### Excerpted passage
MUMBAI : Oral antivirals, antibiotics, monoclonal antibodies and vitamins have no place in India’s latest Covid management guidelines, which were put up on the Union health ministry website on Monday.
Antiviral remdesivir, which is given via an IV drip, is recommended for moderate to severely ill patients on oxygen support. Off-label use of the rheumatoid arthritis drug, tocilizumab, continues for severe patients who don’t improve with steroids. The guidelines come 10 days after ICMR chief Dr Balram Bhargav stated that a new oral antiviral, Molnupiravir, has “safety issues”.
Many doctors have a different opinion. “The general opinion among the medical community is that this omission is a mistake,” said infectious diseases specialist Dr Om Shrivastava, who is a member of the Maharashtra task force.

### Your tasks
**a)** Answer from the article on India's Covid management guidelines:
(i) On what day were the guidelines put up on the Union health ministry website?
(ii) Which antiviral is recommended for moderate to severely ill patients on oxygen support?
(iii) Dr Om Shrivastava is a member of which task force?
**b)** Retype the part of the Covid guidelines article starting with "MUMBAI : Oral" and going on through "website on Monday.".
The items are separate material, not part of the article above.

### Data for analysis
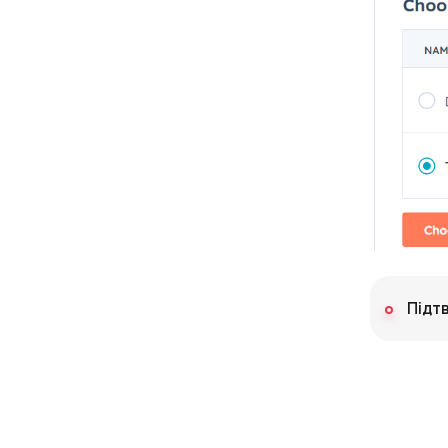
Підтв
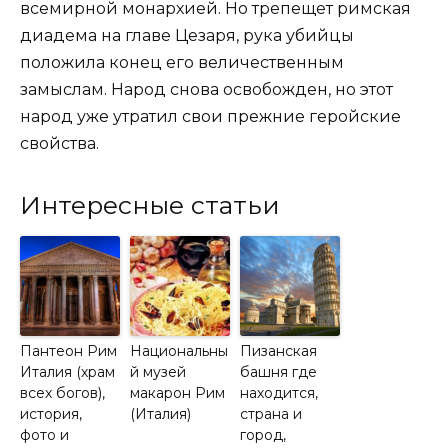
всемирной монархией. Но трепещет римская
диадема на главе Цезаря, рука убийцы
положила конец его величественным
замыслам. Народ снова освобожден, но этот
народ уже утратил свои прежние геройские
свойства.
Интересные статьи
Пантеон Рим
Национальны
Пизанская
Италия (храм
й музей
башня где
всех богов),
макарон Рим
находится,
история,
(Италия)
страна и
фото и
город,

### Task solutions
**a)**
(i) Monday
(ii) Remdesivir
(iii) The Maharashtra task force

**b)**
MUMBAI : Oral antivirals, antibiotics, monoclonal antibodies and vitamins have no place in India’s latest Covid management guidelines, which were put up on the Union health ministry website on Monday.